I read a few more of the essays in Extremes but have decided not to comment extensively on them. There is an excellent summary of the global warming phenomenon, "Extreme Weather," by Emily Shuckburgh, which reminds me that British academics often produce much more lucid prose than American academics – even when they are scientists. The irony is that climate change is a solvable problem, yet little is being done about it at the moment in the U.S., thanks largely to the current president. Assuming that humans survive climate change, which will cause millions of deaths and trillions of dollars in damage, our descendants are going to wonder who was minding the store during this era. There is also an informative essay, "Extreme Longevity," by Sarah Harper, and a concise presentation of major astronomical events, "Extremes of Power in the Universe," by Andrew C. Fabian, which makes me think that, in a way, we're lucky to have such brief lives, given the gigantic, powerful and destructive events that occur periodically in the universe. Yet we're still not completely safe, because it is possible that a large solar flare such as one that struck Earth in 1849 could wipe out our electric grids and decommission our satellites. A much rarer – but possible – superflare would do considerably more damage to the planet.
The viewing conditions for stargazing have been bad for months, but last night I looked at a few galaxies in my small telescope. I saw the supergiant elliptical galaxy M87. It's a long way off, and its light took 53 million years to reach the telescope. It would appear more clearly in my large telescope, but I could still make it out. The reason why I chose this galaxy was that it is the location of the first photographed black hole, which was featured in the news recently. At this time of year you can see a cluster of galaxies in Virgo, some of which form a line known as Markarian's Chain. If we get better weather soon I'll set up my large Dobsonian telescope before these galaxies have moved out of range.
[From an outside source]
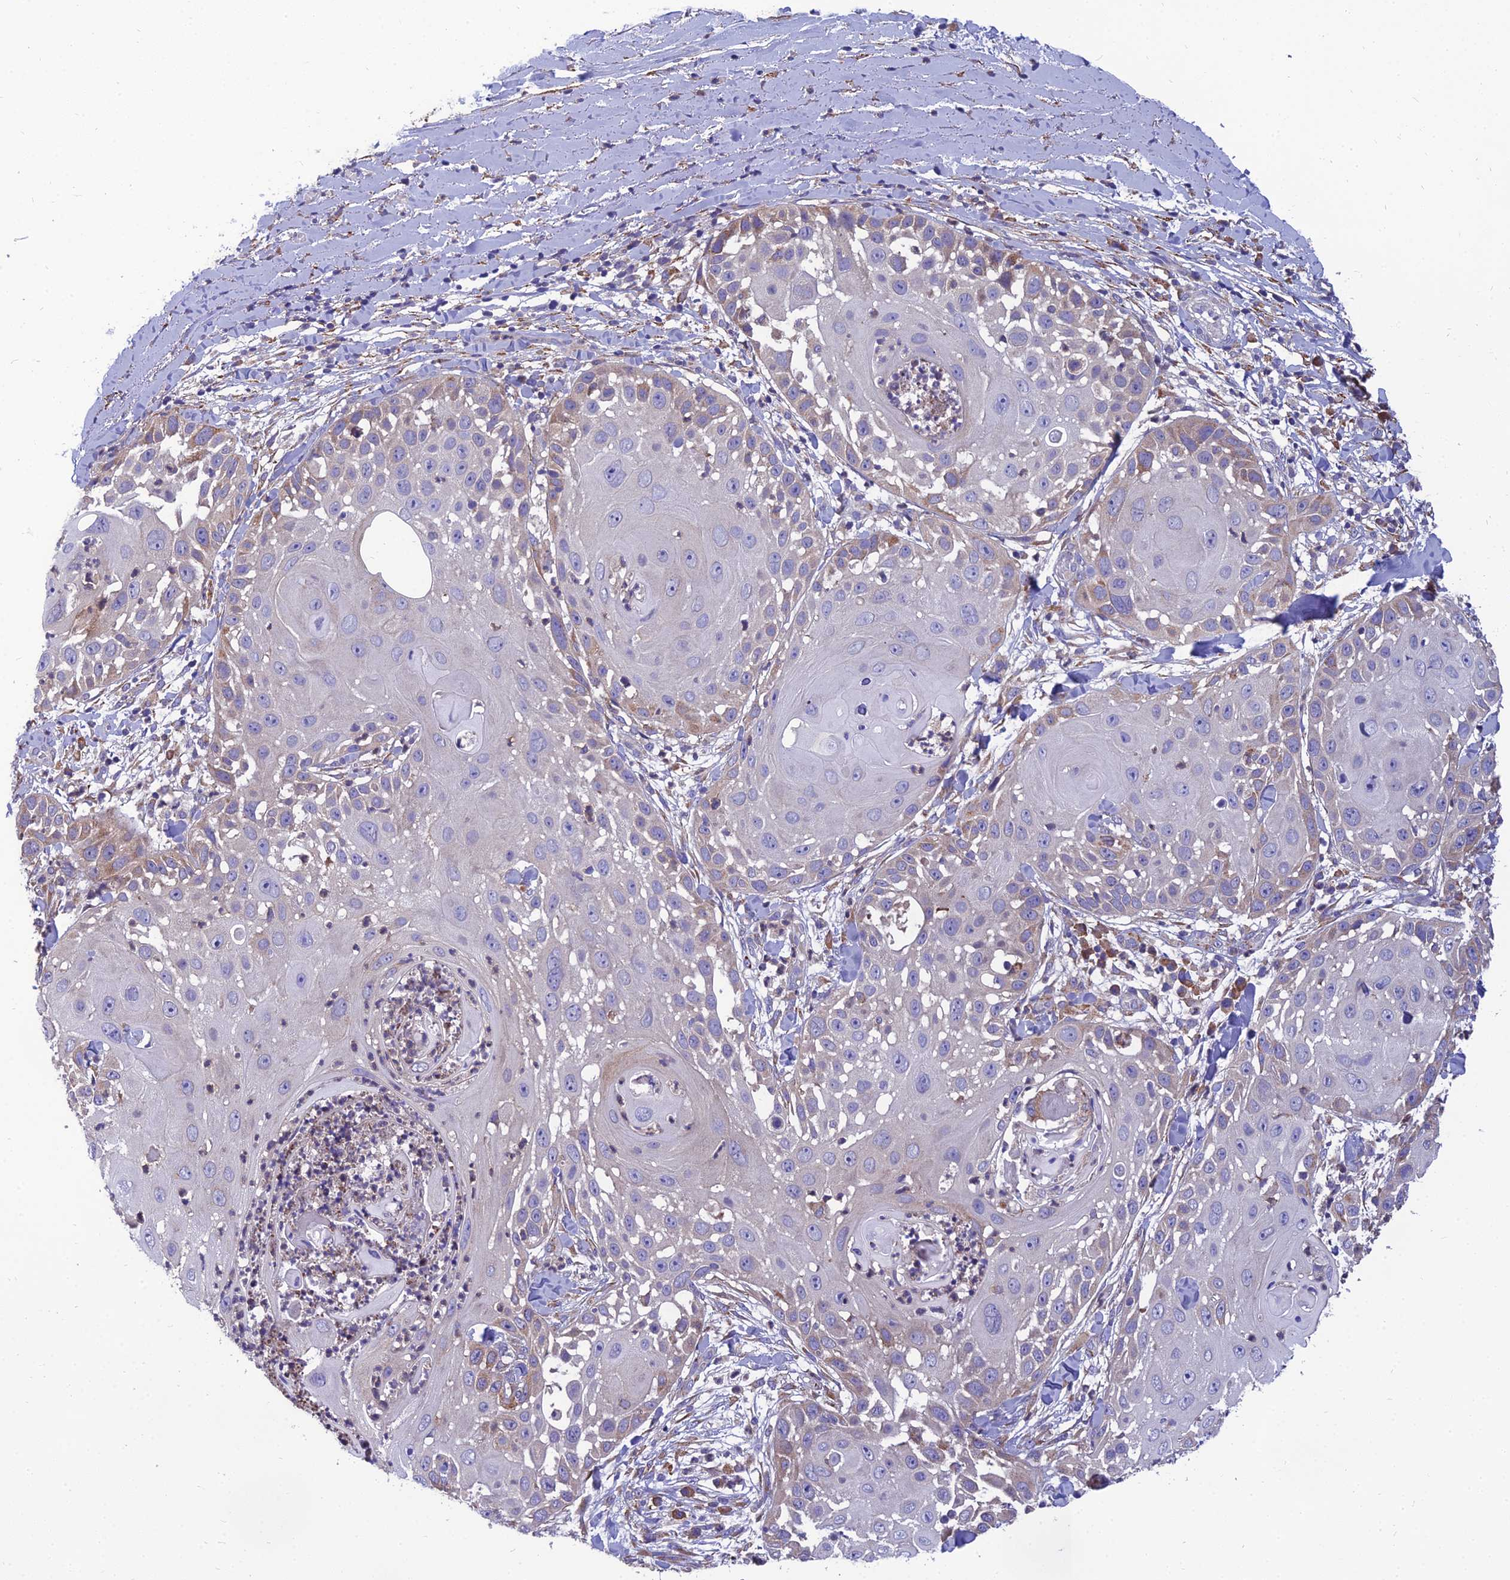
{"staining": {"intensity": "weak", "quantity": "<25%", "location": "cytoplasmic/membranous"}, "tissue": "skin cancer", "cell_type": "Tumor cells", "image_type": "cancer", "snomed": [{"axis": "morphology", "description": "Squamous cell carcinoma, NOS"}, {"axis": "topography", "description": "Skin"}], "caption": "Immunohistochemistry (IHC) of human skin cancer (squamous cell carcinoma) exhibits no positivity in tumor cells.", "gene": "UMAD1", "patient": {"sex": "female", "age": 44}}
For new reading materials, I've been racking my brains for something that I would like. I'm going to try a biography of Mikhail Bulgakov on the theory that his life was more interesting than most. He was born in Kiev in 1891 and lived through the early years of the Soviet Union as an author of novels, short stories and plays. Little of what he wrote was published during his life, and he was best known mainly for one play, which Stalin happened to like. I was first exposed to Bulgakov in a Soviet literature class that I took in college. I read The Fatal Eggs and Heart of a Dog and wrote a paper on his most famous novel, The Master and Margarita. I don't think that I would be as amused by his writing now, but at the time I was fascinated by his satire and the breadth of his subject matter. In fact, after years of being force-fed literature in high school (Shakespeare, Thomas Hardy, etc.) and various unsuccessful explorations of my own (John Barth and Hermann Hesse come to mind), Bulgakov was the first writer whom I found engaging at all. My selection of Bulgakov as a biographical subject is partly derived from the theory that challenging lives are more interesting than safe, bourgeois ones. On that basis, he had a few things in common with Czeslaw Milosz: he was born before the Russian Revolution and suffered from its consequences – though, unlike Milosz, who ended up with a cushy job in Berkeley and a Nobel Prize, Bulgakov stayed in the U.S.S.R. and died almost unknown at the age of 48. Like Milosz, Bulgakov believed that writers have a civic responsibility during troubled times. As I've suggested quite often, the fiction produced during placid periods tends to be insipid, and the commercialization of literary fiction has made matters even worse. Writers tend to become more serious when they face real hardships. The biography that I've chosen may or may not be worth reading – I'll let you know.